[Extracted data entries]
<<<<
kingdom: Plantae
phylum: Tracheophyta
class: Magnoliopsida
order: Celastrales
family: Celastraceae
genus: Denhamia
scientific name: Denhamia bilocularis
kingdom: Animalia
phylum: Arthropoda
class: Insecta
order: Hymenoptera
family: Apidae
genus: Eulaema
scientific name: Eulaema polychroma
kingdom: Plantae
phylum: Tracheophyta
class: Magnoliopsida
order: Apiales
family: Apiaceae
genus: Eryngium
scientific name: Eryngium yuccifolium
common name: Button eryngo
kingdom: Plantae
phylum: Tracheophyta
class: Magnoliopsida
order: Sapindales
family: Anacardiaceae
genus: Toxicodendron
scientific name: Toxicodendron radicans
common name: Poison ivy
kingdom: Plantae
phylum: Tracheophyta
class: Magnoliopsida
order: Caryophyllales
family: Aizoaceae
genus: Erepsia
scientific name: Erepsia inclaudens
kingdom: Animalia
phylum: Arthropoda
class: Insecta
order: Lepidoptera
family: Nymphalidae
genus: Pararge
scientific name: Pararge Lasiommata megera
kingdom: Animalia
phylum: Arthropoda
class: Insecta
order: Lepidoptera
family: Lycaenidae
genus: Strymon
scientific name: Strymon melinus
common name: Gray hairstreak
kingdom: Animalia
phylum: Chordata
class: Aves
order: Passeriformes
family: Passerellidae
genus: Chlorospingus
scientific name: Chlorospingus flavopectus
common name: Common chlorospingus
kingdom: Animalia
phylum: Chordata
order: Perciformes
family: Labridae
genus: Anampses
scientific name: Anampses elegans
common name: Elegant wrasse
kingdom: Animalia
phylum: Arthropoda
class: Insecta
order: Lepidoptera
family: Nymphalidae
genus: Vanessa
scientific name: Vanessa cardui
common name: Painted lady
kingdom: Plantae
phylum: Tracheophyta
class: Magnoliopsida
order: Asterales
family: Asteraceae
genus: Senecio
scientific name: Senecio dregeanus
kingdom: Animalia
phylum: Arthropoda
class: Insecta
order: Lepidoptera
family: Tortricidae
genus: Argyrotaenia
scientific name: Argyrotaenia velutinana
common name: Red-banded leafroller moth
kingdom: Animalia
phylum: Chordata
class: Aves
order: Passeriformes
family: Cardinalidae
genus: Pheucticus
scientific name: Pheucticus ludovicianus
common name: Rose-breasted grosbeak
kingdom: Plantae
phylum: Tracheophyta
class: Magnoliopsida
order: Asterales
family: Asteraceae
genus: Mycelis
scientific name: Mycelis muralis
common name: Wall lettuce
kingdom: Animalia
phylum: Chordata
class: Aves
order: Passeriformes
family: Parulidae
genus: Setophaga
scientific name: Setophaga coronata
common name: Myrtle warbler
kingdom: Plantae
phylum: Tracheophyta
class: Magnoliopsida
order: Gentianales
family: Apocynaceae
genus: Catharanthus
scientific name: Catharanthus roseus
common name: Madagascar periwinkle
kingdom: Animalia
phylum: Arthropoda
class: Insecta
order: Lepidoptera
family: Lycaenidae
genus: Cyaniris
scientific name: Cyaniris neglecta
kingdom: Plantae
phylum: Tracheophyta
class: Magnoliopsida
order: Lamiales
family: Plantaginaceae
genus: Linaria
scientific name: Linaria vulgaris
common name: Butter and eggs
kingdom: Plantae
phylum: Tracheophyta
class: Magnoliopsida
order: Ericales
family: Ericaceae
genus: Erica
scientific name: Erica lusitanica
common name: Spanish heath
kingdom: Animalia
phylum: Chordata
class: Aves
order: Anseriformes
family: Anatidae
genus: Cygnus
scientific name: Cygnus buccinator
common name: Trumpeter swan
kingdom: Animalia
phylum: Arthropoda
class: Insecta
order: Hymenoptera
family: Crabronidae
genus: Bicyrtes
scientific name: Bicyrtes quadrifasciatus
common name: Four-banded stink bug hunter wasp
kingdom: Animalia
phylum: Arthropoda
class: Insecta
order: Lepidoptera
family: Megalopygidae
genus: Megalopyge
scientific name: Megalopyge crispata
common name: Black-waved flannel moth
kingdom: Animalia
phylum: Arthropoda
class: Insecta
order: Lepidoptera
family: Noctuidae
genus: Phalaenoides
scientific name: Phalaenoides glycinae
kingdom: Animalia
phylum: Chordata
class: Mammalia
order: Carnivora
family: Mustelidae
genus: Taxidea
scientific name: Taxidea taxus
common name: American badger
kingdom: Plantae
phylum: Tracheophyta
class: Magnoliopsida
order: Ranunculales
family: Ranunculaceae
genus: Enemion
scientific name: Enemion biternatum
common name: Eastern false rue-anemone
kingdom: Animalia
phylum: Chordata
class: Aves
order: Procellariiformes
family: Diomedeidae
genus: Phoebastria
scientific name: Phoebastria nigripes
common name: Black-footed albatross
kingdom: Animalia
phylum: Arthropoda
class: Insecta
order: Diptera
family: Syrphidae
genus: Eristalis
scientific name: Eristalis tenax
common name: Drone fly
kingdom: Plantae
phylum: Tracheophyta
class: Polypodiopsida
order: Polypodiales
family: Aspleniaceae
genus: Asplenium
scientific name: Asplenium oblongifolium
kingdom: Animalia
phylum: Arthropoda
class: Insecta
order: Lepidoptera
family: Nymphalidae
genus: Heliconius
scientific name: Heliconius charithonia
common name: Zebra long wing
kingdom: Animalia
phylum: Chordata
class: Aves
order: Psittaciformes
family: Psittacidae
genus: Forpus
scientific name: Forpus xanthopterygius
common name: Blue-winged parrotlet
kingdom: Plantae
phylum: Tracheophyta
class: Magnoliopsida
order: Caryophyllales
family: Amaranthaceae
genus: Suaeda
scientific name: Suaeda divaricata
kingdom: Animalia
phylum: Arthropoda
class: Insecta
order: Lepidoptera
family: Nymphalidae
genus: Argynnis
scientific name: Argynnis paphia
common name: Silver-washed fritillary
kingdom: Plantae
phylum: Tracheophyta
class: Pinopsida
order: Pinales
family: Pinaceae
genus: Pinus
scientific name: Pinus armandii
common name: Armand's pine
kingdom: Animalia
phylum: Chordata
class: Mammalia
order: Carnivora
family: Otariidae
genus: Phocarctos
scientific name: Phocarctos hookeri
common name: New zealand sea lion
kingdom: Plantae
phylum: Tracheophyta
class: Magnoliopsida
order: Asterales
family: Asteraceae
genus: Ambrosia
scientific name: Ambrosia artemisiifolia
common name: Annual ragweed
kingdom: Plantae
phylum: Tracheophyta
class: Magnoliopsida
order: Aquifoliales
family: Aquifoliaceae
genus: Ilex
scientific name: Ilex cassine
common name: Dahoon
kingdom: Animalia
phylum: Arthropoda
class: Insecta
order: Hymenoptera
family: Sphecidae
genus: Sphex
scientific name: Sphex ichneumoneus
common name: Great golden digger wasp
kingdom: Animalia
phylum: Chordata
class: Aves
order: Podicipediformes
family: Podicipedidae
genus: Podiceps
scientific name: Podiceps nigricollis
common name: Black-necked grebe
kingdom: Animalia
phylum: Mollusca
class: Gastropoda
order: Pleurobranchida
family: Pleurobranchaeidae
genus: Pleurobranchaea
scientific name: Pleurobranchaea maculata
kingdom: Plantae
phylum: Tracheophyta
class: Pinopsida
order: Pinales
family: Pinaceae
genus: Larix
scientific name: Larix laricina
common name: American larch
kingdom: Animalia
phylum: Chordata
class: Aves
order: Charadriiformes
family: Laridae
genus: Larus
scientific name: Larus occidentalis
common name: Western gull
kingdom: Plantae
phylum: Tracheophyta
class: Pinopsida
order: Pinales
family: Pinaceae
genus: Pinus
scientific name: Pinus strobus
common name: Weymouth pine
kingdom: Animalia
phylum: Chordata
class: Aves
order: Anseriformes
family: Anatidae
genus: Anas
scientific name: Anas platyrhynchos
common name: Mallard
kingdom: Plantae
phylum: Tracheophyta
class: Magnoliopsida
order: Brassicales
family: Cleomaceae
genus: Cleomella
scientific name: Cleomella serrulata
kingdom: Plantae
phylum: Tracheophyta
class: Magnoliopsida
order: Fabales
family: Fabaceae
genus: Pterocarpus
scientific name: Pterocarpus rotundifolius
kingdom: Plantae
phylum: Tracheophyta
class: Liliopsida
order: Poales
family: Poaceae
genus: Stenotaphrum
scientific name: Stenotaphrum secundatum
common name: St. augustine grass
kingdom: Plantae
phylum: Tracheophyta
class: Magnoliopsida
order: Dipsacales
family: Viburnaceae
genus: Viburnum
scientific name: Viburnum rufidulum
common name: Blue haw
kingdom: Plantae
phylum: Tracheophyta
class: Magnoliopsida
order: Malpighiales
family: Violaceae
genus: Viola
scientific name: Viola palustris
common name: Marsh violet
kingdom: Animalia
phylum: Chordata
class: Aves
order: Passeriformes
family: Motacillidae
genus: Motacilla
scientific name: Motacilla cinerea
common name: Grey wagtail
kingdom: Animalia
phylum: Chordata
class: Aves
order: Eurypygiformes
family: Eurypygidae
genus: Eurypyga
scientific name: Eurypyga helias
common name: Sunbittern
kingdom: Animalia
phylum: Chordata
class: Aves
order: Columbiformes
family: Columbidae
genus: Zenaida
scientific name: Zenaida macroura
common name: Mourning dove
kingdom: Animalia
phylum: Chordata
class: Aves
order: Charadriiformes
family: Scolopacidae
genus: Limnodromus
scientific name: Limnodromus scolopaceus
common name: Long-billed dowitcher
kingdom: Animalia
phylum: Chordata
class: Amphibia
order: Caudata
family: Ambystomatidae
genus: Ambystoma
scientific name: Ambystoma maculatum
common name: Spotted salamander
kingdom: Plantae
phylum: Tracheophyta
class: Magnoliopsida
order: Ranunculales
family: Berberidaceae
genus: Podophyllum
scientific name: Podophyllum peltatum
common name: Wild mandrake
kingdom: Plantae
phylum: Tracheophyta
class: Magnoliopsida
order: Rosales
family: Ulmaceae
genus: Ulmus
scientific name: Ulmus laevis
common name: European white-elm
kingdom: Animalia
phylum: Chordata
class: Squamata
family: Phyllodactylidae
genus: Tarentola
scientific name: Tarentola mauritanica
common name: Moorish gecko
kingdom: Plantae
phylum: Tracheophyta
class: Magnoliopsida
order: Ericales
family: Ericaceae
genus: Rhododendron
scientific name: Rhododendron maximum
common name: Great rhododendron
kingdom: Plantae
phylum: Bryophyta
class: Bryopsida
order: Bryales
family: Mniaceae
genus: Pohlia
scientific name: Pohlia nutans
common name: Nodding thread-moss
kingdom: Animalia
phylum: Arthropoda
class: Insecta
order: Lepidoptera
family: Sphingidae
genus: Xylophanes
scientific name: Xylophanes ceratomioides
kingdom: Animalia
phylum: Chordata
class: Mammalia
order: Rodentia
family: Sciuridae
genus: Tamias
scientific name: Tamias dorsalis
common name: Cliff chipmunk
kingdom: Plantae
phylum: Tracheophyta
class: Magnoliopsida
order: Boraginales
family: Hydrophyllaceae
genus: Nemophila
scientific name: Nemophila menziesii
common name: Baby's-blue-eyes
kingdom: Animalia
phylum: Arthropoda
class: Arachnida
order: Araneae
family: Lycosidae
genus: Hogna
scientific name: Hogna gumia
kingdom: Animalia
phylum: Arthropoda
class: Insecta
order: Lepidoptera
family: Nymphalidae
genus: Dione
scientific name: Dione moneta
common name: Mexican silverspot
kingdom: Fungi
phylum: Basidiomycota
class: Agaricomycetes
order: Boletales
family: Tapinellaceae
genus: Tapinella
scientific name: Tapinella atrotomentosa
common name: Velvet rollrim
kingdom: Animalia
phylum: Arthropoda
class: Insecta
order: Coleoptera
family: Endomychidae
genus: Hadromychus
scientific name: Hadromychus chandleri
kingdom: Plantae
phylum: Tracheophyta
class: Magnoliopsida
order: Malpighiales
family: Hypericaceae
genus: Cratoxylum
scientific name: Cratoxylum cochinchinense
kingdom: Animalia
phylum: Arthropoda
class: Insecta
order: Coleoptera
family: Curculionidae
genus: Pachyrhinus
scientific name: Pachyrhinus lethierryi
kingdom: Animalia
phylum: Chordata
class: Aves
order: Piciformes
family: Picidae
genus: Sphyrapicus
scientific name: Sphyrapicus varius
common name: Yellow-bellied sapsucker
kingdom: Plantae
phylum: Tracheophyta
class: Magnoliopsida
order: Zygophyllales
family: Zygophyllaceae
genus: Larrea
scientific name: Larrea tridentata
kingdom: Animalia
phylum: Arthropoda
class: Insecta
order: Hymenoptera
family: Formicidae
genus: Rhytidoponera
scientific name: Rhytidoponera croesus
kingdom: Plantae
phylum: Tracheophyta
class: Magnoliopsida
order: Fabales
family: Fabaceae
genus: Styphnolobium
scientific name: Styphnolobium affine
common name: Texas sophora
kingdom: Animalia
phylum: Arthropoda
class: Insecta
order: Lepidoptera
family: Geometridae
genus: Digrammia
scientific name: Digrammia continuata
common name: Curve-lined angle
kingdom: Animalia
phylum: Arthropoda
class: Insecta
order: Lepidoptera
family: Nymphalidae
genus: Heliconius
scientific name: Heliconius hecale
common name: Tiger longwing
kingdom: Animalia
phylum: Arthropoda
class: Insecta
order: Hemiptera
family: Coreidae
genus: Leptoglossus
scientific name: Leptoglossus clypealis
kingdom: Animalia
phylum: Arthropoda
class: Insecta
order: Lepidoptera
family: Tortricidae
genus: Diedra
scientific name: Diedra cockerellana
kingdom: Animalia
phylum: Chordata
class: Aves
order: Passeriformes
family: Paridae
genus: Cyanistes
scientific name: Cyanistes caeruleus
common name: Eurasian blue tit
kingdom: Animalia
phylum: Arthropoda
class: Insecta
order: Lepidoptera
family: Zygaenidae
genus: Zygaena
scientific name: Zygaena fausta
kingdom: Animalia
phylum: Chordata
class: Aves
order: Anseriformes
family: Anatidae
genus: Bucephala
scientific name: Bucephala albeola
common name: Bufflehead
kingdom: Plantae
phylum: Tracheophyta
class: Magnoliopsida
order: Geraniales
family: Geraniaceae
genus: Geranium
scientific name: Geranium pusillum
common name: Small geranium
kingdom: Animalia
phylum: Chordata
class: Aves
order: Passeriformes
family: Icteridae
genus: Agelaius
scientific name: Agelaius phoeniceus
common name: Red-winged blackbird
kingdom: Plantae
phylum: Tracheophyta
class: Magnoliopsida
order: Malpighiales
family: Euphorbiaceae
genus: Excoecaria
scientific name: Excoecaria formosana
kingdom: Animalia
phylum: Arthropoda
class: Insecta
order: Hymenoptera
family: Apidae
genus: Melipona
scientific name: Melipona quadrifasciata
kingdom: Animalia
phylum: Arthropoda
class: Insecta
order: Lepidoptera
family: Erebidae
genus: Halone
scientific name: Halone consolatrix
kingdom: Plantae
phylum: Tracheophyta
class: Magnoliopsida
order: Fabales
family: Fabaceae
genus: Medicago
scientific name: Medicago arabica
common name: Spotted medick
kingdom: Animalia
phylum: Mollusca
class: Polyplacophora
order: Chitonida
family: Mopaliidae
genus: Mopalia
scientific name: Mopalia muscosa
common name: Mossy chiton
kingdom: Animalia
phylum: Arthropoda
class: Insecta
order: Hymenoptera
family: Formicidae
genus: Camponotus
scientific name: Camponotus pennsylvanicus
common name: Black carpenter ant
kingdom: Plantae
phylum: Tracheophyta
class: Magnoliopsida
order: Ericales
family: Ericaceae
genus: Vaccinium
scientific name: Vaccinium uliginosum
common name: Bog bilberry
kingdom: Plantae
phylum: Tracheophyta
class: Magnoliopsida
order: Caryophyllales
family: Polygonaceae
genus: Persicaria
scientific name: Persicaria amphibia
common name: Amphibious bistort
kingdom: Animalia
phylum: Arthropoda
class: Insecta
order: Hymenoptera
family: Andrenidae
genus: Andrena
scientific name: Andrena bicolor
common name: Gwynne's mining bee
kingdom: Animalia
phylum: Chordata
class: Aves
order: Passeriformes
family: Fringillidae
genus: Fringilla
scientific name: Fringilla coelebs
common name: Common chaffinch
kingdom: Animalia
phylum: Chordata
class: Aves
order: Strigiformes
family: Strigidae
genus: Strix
>>>>
= Problem details =
Turn the data from its first line through the line with "genus: Eryngium" into a Markdown table with the columns No. and Entry. Number the rows and leave out any blank lines.

= Written solution =
| No. | Entry |
|---|---|
| 1 | kingdom: Plantae |
| 2 | phylum: Tracheophyta |
| 3 | class: Magnoliopsida |
| 4 | order: Celastrales |
| 5 | family: Celastraceae |
| 6 | genus: Denhamia |
| 7 | scientific name: Denhamia bilocularis |
| 8 | kingdom: Animalia |
| 9 | phylum: Arthropoda |
| 10 | class: Insecta |
| 11 | order: Hymenoptera |
| 12 | family: Apidae |
| 13 | genus: Eulaema |
| 14 | scientific name: Eulaema polychroma |
| 15 | kingdom: Plantae |
| 16 | phylum: Tracheophyta |
| 17 | class: Magnoliopsida |
| 18 | order: Apiales |
| 19 | family: Apiaceae |
| 20 | genus: Eryngium |